Dear NFLPA: You Can't Win This War Through Litigation!
Whatever side you might favor in the current labor strife, there is one conclusion that is undeniable: the NFLPA is wasting its time trying to win the labor battle with the NFL through litigation.
In essence, the real purpose of the litigation was to get an injunction that would force the NFL to end the lockout. The NFLPA correctly assumed that the U.S. District Court in Minnesota (which has a history of favoring employees/unions) would grant that injunction. However, they incorrectly assumed that the injunction would then take effect pending the NFL's inevitable appeal to the Eighth Circuit Court of Appeals.
That's where they were wrong. While the District Court refused to stay the injunction pending the appeal, the Eight Circuit granted a stay. Thus, the NFLPA, in the short run, accomplished nothing.
Today, the Eighth Circuit will hear the parties' arguments on whether the injuction was properly granted. Two of the three judges on the panel have already expressed (in their ruling on the stay) strong doubts as to whether the injunction will stand. If they overrule the District Court, the NFLPA will have lost another crucial battle.
The ruling that follows today's hearing will, in all likelihood, end the NFLPA's effort to obtain a quick solution through injunctive relief. While they can still request a rehearing "en banc" (before all the judges of the Eighth Circuit) or even ask the U.S. Supreme Court to review the matter, none of these options are (a) fast enough to ensure that the season would start on time if they prevail, or (b) likely to succeed.
Without an injunction, the litigation is a failure. It does the players no good to fight on in the hope of ultimately winning at trial and receiving a damage award, because such a result would not occur before this season is lost. The players need to play.

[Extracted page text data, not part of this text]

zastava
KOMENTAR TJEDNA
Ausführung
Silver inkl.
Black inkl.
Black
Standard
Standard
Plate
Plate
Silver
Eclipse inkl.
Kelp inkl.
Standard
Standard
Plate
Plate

Their careers are too short, and too many of them have failed to save enough money, to allow them to give up a full season. While a shutdown hurts the owners too, none of them risk losing their privileged lifestyles.
The NFLPA's only option is to return to the negotiating table and work out a new Collective Bargaining Agreement with the NFL. They have to accept that their leverage, though significant, is limited, and accept that they will not get everything they want.
And the moral of the story is: litigation should be the last resort, not Plan A.